What Affects Your Result
- Your calorie target: Everything scales from this number, so an inaccurate calorie goal carries straight through to your macro grams.
- Diet style chosen: Keto, low-carb, high-protein and balanced splits produce dramatically different carb and fat grams from the same calories.
- Goal: Fat loss, maintenance and muscle gain each shift the percentages, usually raising protein when you are cutting or building.
- Bodyweight and lean mass: Larger and more muscular people need more total protein, which may push you toward a higher-protein split.
- Training volume: Hard training raises carbohydrate needs to fuel performance and recovery.
- Food preferences and tolerance: The best split is the one you can follow consistently, so personal preference legitimately shapes the result.
Frequently Asked Questions
How are my macros calculated from calories?
The calculator splits your daily calorie target into percentages of protein, carbohydrate and fat based on the diet style you pick, then converts each share into grams using the energy values of each nutrient: 4 calories per gram of protein, 4 per gram of carbohydrate and 9 per gram of fat. That is why the same calorie total produces very different gram targets across balanced, low-carb and keto splits.
Do I need to hit my macros exactly every day?

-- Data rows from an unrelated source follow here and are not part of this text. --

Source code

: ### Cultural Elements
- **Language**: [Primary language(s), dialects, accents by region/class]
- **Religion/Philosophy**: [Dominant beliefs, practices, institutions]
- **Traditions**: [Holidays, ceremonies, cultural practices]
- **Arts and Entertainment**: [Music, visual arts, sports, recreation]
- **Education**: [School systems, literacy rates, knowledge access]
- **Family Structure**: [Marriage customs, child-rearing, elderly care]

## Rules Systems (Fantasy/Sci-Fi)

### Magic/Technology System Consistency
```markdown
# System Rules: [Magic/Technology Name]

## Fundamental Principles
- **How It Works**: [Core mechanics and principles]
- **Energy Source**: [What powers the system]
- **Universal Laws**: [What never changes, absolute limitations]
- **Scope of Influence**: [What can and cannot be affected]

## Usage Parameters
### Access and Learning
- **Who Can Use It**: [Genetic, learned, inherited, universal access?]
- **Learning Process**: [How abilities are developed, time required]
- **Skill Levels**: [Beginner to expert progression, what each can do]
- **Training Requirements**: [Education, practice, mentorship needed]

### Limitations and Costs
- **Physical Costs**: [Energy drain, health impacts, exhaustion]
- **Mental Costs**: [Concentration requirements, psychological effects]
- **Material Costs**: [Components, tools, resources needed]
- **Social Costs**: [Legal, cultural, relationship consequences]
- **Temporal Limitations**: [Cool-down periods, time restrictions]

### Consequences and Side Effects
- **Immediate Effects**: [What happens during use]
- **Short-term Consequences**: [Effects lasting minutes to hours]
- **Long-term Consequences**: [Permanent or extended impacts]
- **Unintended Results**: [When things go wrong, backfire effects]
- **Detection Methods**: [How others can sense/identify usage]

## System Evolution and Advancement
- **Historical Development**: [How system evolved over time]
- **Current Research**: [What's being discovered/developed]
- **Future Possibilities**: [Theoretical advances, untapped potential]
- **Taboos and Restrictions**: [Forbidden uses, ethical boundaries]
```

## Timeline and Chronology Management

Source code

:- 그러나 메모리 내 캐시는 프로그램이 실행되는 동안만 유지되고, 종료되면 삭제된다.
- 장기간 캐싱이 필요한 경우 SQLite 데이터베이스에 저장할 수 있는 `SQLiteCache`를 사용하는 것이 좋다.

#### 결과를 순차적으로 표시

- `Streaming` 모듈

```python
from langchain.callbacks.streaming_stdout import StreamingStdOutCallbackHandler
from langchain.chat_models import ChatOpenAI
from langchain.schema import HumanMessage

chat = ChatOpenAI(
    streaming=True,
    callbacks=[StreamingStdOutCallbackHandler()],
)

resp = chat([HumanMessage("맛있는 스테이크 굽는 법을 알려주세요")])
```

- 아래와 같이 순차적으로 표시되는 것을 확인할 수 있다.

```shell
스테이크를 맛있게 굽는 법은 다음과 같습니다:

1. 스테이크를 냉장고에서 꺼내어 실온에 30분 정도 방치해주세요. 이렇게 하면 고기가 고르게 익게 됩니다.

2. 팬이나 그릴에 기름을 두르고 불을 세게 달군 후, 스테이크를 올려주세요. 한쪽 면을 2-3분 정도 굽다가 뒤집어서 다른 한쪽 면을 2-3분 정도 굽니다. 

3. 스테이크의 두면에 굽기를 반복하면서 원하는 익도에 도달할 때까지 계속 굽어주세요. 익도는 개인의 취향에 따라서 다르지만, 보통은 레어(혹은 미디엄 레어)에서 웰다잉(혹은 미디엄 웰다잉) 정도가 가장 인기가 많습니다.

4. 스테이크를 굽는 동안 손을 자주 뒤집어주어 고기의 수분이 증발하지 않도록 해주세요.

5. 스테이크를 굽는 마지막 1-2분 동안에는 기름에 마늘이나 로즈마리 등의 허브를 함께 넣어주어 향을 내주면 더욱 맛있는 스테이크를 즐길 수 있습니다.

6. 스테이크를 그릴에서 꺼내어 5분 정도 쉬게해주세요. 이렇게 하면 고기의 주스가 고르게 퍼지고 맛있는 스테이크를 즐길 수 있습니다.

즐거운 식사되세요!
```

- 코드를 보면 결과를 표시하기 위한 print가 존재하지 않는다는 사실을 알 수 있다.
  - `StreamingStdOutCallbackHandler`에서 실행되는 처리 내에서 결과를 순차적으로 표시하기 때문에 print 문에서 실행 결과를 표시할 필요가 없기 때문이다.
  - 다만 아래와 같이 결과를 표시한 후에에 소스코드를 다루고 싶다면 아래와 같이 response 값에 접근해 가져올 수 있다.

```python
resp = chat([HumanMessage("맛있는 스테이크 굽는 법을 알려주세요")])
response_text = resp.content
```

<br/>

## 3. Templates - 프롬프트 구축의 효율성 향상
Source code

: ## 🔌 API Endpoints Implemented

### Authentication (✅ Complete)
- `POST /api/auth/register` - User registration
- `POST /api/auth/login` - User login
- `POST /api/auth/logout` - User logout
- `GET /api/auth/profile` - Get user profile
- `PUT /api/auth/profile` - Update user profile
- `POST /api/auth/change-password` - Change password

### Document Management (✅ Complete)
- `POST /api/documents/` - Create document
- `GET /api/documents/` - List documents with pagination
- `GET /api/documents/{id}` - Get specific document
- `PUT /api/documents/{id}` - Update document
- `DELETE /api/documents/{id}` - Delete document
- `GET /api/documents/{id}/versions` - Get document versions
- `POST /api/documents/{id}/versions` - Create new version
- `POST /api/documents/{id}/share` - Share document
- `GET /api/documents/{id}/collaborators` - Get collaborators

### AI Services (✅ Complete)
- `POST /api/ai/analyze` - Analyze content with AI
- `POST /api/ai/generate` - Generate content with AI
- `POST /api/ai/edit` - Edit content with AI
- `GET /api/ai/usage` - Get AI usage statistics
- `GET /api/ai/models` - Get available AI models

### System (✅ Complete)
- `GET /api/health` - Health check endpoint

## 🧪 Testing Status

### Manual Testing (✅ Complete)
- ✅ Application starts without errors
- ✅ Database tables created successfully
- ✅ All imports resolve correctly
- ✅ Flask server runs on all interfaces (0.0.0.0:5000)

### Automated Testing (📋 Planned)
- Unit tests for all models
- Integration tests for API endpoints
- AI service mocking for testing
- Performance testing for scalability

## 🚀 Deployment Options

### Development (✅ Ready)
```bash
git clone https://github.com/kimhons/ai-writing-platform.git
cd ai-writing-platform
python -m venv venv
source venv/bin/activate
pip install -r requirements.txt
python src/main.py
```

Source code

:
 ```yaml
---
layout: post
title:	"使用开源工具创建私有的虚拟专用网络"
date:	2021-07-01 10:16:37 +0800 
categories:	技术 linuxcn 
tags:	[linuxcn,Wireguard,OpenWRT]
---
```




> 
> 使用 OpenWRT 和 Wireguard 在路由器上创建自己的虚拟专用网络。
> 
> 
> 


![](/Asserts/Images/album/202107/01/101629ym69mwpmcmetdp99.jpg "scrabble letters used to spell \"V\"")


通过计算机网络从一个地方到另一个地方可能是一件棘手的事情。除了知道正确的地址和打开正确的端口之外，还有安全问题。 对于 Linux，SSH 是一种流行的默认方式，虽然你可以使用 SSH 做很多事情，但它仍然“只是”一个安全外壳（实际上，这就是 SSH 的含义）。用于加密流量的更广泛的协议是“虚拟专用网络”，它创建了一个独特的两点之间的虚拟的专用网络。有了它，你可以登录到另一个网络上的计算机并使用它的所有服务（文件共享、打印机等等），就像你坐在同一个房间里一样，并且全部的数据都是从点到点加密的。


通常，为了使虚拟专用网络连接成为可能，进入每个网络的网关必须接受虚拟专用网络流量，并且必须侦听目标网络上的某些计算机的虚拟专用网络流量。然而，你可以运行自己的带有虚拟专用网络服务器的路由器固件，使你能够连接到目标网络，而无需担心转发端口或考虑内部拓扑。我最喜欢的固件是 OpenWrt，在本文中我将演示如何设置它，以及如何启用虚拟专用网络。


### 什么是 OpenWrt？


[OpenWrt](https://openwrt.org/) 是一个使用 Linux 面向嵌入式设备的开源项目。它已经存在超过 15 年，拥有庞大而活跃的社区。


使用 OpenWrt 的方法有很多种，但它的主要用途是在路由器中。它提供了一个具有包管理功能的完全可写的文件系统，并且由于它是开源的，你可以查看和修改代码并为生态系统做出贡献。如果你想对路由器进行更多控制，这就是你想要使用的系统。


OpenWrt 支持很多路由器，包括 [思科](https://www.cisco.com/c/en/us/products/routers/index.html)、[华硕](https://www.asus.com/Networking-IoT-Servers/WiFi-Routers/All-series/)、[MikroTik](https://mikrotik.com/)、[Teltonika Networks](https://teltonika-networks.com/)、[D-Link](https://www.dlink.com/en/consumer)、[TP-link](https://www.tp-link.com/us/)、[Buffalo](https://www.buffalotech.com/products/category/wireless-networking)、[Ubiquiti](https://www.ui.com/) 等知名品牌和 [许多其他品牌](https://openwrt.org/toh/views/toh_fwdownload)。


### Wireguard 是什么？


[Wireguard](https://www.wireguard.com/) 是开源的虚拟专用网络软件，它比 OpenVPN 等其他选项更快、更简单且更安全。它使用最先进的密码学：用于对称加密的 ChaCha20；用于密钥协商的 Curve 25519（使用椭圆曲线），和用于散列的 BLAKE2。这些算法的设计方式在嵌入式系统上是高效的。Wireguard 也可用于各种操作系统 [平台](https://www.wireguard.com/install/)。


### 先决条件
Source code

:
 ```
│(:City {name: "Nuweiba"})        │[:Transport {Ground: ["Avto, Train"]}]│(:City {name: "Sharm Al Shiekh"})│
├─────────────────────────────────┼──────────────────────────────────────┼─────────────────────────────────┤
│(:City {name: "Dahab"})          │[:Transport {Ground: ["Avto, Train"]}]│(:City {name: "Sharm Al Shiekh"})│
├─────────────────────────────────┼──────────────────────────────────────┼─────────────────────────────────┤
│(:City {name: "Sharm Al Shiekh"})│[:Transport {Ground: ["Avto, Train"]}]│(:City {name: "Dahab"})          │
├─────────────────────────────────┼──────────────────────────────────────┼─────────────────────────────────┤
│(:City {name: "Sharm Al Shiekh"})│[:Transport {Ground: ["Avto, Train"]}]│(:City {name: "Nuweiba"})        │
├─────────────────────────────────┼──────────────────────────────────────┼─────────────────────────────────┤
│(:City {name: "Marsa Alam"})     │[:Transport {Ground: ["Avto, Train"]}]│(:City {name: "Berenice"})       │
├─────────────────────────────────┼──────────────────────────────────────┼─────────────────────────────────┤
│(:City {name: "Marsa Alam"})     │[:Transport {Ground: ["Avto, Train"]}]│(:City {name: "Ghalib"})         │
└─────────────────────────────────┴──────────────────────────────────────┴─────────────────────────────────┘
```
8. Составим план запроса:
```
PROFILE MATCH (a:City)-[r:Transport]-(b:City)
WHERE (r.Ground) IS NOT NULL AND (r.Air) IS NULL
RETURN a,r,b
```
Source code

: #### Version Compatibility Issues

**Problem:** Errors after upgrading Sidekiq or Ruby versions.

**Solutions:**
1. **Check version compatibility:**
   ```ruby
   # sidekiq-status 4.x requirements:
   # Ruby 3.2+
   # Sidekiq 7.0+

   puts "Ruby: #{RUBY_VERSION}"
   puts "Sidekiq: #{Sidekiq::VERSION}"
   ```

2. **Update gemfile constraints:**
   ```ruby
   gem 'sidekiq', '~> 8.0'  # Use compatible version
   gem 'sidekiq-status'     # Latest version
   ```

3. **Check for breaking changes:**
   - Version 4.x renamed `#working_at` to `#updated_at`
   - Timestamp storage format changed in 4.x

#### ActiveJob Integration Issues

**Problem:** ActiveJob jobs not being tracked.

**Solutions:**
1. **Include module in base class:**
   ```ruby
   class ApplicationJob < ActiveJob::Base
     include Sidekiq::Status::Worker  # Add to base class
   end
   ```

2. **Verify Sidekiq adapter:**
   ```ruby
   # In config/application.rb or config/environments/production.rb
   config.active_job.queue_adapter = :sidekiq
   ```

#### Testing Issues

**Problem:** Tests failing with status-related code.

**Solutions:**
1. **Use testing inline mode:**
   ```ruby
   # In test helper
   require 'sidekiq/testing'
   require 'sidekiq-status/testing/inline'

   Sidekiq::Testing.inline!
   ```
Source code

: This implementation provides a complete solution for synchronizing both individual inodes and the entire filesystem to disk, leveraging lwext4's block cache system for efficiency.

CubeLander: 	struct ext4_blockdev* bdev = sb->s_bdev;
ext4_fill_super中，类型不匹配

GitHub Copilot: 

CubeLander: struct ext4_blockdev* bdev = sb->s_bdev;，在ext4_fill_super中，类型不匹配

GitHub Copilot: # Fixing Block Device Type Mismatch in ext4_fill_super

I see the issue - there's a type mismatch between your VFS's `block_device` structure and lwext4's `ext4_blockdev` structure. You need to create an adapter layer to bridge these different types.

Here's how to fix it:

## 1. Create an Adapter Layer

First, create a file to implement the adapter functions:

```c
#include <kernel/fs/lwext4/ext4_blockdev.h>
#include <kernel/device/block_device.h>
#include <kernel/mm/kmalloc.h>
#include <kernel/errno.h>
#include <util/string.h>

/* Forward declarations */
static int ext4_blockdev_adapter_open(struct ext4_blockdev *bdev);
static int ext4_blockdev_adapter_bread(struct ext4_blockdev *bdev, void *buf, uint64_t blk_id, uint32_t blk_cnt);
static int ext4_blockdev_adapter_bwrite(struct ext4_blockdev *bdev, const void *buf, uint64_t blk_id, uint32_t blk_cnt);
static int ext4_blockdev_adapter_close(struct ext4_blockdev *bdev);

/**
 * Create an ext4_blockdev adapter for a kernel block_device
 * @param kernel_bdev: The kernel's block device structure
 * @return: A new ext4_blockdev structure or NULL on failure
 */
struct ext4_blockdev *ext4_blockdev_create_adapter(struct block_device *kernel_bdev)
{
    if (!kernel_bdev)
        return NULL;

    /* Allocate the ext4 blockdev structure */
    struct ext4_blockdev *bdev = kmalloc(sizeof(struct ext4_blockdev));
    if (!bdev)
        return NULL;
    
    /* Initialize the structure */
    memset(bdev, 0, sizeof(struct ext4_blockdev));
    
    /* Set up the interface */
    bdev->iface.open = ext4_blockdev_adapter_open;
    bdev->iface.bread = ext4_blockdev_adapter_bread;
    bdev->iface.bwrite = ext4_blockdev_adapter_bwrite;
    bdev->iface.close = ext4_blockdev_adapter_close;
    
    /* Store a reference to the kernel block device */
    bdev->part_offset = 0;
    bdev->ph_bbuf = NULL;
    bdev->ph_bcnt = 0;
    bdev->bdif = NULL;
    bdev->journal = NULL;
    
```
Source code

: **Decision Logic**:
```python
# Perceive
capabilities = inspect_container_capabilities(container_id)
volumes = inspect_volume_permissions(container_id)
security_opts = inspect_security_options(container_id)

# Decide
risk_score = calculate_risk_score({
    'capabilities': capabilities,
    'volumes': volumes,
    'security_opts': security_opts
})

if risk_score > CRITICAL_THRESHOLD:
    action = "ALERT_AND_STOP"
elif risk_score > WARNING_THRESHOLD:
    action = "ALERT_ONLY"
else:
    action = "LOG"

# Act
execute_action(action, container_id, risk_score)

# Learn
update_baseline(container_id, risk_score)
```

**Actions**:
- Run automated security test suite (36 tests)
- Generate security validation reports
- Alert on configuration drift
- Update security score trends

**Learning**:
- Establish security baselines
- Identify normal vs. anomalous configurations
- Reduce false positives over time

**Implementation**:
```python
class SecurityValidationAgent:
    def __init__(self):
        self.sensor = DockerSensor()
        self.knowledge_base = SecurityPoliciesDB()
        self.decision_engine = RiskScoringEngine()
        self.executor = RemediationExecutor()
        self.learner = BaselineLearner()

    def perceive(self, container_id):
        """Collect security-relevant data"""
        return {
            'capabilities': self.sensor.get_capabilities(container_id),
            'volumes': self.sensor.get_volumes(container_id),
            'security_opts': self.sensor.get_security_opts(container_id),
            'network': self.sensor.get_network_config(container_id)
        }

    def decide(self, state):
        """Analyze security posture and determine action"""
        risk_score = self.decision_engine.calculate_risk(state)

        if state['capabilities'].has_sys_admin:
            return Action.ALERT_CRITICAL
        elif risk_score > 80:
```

No. Macro targets are a guide, not a contract. Hitting protein consistently matters most for muscle and appetite, while carbs and fat can flex day to day as long as your weekly calorie average lines up with your goal. Aim to land within roughly five to ten grams of each target and do not stress over small daily misses.
Which macro split is best for fat loss?
There is no single best split, but higher-protein approaches tend to win for fat loss because protein preserves muscle in a calorie deficit and keeps you full. Whether you pair that protein with more carbs or more fat is largely personal preference and what you can stick to. Adherence beats the theoretically perfect ratio every time.
What is the difference between balanced and keto macros?
A balanced split keeps carbohydrates as a substantial share of calories, around 40 percent, with moderate protein and fat. A ketogenic split flips that, driving carbs down to roughly 5 percent and fat up to about 70 percent so the body shifts to burning fat for fuel. Keto can suit some people, but it is restrictive and not required for weight loss.
These macro targets are estimates to guide everyday eating, not medical or dietary prescriptions. Adjust them to your hunger, energy and progress, and consult a registered dietitian or physician before making major changes, especially if you have a health condition.